- _TASK DESCRIPTION_
Please update every record by replacing each "dashed" with "dotted", leaving everything else in the lines untouched.

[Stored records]
******
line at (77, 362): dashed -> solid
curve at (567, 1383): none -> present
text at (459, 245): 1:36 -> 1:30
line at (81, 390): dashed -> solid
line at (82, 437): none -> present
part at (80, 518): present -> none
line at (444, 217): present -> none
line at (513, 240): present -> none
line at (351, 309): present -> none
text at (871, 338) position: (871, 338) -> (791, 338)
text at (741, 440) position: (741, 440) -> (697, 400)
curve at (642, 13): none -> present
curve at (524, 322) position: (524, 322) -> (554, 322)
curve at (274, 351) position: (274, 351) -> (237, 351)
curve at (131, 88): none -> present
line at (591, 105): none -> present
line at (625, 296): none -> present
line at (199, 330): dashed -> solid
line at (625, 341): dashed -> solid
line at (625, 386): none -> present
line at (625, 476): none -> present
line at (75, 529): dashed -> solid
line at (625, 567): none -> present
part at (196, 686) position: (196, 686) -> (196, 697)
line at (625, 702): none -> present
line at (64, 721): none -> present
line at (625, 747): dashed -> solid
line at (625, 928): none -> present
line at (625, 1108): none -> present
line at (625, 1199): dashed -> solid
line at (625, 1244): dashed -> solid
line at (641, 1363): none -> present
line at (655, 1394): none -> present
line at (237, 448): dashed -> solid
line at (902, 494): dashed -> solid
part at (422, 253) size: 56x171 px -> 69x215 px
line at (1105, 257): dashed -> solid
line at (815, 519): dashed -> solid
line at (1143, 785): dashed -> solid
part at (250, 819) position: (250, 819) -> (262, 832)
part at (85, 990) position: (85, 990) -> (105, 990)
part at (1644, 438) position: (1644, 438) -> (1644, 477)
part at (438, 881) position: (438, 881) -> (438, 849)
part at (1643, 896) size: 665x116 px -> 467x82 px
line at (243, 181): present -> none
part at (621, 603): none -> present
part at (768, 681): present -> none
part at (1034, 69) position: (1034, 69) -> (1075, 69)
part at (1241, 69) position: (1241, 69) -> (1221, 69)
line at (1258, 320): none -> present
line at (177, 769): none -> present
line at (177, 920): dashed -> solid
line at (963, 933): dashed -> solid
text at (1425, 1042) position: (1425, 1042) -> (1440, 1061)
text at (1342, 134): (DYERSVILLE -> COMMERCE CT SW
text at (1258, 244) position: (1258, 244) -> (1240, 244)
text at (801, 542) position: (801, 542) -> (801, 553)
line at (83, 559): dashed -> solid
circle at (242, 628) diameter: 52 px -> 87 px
******
- _RESULT BELOW_
line at (77, 362): dotted -> solid
curve at (567, 1383): none -> present
text at (459, 245): 1:36 -> 1:30
line at (81, 390): dotted -> solid
line at (82, 437): none -> present
part at (80, 518): present -> none
line at (444, 217): present -> none
line at (513, 240): present -> none
line at (351, 309): present -> none
text at (871, 338) position: (871, 338) -> (791, 338)
text at (741, 440) position: (741, 440) -> (697, 400)
curve at (642, 13): none -> present
curve at (524, 322) position: (524, 322) -> (554, 322)
curve at (274, 351) position: (274, 351) -> (237, 351)
curve at (131, 88): none -> present
line at (591, 105): none -> present
line at (625, 296): none -> present
line at (199, 330): dotted -> solid
line at (625, 341): dotted -> solid
line at (625, 386): none -> present
line at (625, 476): none -> present
line at (75, 529): dotted -> solid
line at (625, 567): none -> present
part at (196, 686) position: (196, 686) -> (196, 697)
line at (625, 702): none -> present
line at (64, 721): none -> present
line at (625, 747): dotted -> solid
line at (625, 928): none -> present
line at (625, 1108): none -> present
line at (625, 1199): dotted -> solid
line at (625, 1244): dotted -> solid
line at (641, 1363): none -> present
line at (655, 1394): none -> present
line at (237, 448): dotted -> solid
line at (902, 494): dotted -> solid
part at (422, 253) size: 56x171 px -> 69x215 px
line at (1105, 257): dotted -> solid
line at (815, 519): dotted -> solid
line at (1143, 785): dotted -> solid
part at (250, 819) position: (250, 819) -> (262, 832)
part at (85, 990) position: (85, 990) -> (105, 990)
part at (1644, 438) position: (1644, 438) -> (1644, 477)
part at (438, 881) position: (438, 881) -> (438, 849)
part at (1643, 896) size: 665x116 px -> 467x82 px
line at (243, 181): present -> none
part at (621, 603): none -> present
part at (768, 681): present -> none
part at (1034, 69) position: (1034, 69) -> (1075, 69)
part at (1241, 69) position: (1241, 69) -> (1221, 69)
line at (1258, 320): none -> present
line at (177, 769): none -> present
line at (177, 920): dotted -> solid
line at (963, 933): dotted -> solid
text at (1425, 1042) position: (1425, 1042) -> (1440, 1061)
text at (1342, 134): (DYERSVILLE -> COMMERCE CT SW
text at (1258, 244) position: (1258, 244) -> (1240, 244)
text at (801, 542) position: (801, 542) -> (801, 553)
line at (83, 559): dotted -> solid
circle at (242, 628) diameter: 52 px -> 87 px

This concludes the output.